**Records from a data source**
━━━━━━━━━━
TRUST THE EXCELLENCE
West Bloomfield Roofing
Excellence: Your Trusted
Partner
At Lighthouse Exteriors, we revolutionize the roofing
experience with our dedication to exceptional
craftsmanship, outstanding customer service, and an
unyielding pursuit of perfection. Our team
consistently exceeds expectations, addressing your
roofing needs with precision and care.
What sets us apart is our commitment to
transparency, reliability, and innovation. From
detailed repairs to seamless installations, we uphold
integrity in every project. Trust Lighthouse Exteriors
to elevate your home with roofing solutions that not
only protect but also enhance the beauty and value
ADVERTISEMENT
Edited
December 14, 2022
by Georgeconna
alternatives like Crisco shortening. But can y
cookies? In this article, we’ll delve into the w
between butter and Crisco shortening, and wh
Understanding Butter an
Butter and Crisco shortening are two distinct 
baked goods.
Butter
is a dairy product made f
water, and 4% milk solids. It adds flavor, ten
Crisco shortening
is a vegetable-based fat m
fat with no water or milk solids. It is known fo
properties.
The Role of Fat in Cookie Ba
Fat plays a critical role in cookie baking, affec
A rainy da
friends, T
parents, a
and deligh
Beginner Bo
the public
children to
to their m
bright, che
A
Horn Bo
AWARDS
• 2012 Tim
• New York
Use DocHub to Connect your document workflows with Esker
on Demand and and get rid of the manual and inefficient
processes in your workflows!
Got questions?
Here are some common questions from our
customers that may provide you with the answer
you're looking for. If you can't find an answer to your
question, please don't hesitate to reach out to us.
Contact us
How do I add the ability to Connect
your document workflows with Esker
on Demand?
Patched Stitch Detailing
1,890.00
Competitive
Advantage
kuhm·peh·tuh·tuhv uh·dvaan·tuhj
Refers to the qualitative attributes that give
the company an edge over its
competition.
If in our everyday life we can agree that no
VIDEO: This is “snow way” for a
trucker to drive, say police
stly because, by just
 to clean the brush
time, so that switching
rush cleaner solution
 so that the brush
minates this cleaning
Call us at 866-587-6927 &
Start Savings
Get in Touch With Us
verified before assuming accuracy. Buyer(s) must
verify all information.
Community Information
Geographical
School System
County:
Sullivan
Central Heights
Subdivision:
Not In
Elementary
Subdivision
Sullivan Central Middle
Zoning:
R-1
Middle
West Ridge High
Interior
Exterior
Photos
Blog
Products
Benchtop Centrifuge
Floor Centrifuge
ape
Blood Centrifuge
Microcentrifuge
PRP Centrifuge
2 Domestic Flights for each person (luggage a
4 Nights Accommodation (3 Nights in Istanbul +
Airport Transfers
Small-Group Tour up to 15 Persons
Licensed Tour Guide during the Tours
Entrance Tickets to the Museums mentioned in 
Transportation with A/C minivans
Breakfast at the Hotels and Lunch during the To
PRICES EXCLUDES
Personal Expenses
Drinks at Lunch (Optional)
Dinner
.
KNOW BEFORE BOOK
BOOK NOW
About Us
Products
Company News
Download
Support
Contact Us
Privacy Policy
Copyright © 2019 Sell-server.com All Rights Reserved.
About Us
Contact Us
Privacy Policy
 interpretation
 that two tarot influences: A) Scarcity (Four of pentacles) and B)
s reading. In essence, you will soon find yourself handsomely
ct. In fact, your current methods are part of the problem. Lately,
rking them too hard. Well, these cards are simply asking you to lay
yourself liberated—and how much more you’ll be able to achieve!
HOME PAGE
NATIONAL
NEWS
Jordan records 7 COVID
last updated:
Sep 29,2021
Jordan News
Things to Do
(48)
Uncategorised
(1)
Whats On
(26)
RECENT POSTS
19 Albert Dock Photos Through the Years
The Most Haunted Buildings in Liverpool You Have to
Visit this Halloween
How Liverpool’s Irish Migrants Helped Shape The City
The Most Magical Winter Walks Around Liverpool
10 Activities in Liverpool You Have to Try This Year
━━━━━━━━━━
**Aim of the task**
Copy out each record above exactly, leaving nothing out.

**Result below**
TRUST THE EXCELLENCE
West Bloomfield Roofing
Excellence: Your Trusted
Partner
At Lighthouse Exteriors, we revolutionize the roofing
experience with our dedication to exceptional
craftsmanship, outstanding customer service, and an
unyielding pursuit of perfection. Our team
consistently exceeds expectations, addressing your
roofing needs with precision and care.
What sets us apart is our commitment to
transparency, reliability, and innovation. From
detailed repairs to seamless installations, we uphold
integrity in every project. Trust Lighthouse Exteriors
to elevate your home with roofing solutions that not
only protect but also enhance the beauty and value
ADVERTISEMENT
Edited
December 14, 2022
by Georgeconna
alternatives like Crisco shortening. But can y
cookies? In this article, we’ll delve into the w
between butter and Crisco shortening, and wh
Understanding Butter an
Butter and Crisco shortening are two distinct 
baked goods.
Butter
is a dairy product made f
water, and 4% milk solids. It adds flavor, ten
Crisco shortening
is a vegetable-based fat m
fat with no water or milk solids. It is known fo
properties.
The Role of Fat in Cookie Ba
Fat plays a critical role in cookie baking, affec
A rainy da
friends, T
parents, a
and deligh
Beginner Bo
the public
children to
to their m
bright, che
A
Horn Bo
AWARDS
• 2012 Tim
• New York
Use DocHub to Connect your document workflows with Esker
on Demand and and get rid of the manual and inefficient
processes in your workflows!
Got questions?
Here are some common questions from our
customers that may provide you with the answer
you're looking for. If you can't find an answer to your
question, please don't hesitate to reach out to us.
Contact us
How do I add the ability to Connect
your document workflows with Esker
on Demand?
Patched Stitch Detailing
1,890.00
Competitive
Advantage
kuhm·peh·tuh·tuhv uh·dvaan·tuhj
Refers to the qualitative attributes that give
the company an edge over its
competition.
If in our everyday life we can agree that no
VIDEO: This is “snow way” for a
trucker to drive, say police
stly because, by just
 to clean the brush
time, so that switching
rush cleaner solution
 so that the brush
minates this cleaning
Call us at 866-587-6927 &
Start Savings
Get in Touch With Us
verified before assuming accuracy. Buyer(s) must
verify all information.
Community Information
Geographical
School System
County:
Sullivan
Central Heights
Subdivision:
Not In
Elementary
Subdivision
Sullivan Central Middle
Zoning:
R-1
Middle
West Ridge High
Interior
Exterior
Photos
Blog
Products
Benchtop Centrifuge
Floor Centrifuge
ape
Blood Centrifuge
Microcentrifuge
PRP Centrifuge
2 Domestic Flights for each person (luggage a
4 Nights Accommodation (3 Nights in Istanbul +
Airport Transfers
Small-Group Tour up to 15 Persons
Licensed Tour Guide during the Tours
Entrance Tickets to the Museums mentioned in 
Transportation with A/C minivans
Breakfast at the Hotels and Lunch during the To
PRICES EXCLUDES
Personal Expenses
Drinks at Lunch (Optional)
Dinner
.
KNOW BEFORE BOOK
BOOK NOW
About Us
Products
Company News
Download
Support
Contact Us
Privacy Policy
Copyright © 2019 Sell-server.com All Rights Reserved.
About Us
Contact Us
Privacy Policy
 interpretation
 that two tarot influences: A) Scarcity (Four of pentacles) and B)
s reading. In essence, you will soon find yourself handsomely
ct. In fact, your current methods are part of the problem. Lately,
rking them too hard. Well, these cards are simply asking you to lay
yourself liberated—and how much more you’ll be able to achieve!
HOME PAGE
NATIONAL
NEWS
Jordan records 7 COVID
last updated:
Sep 29,2021
Jordan News
Things to Do
(48)
Uncategorised
(1)
Whats On
(26)
RECENT POSTS
19 Albert Dock Photos Through the Years
The Most Haunted Buildings in Liverpool You Have to
Visit this Halloween
How Liverpool’s Irish Migrants Helped Shape The City
The Most Magical Winter Walks Around Liverpool
10 Activities in Liverpool You Have to Try This Year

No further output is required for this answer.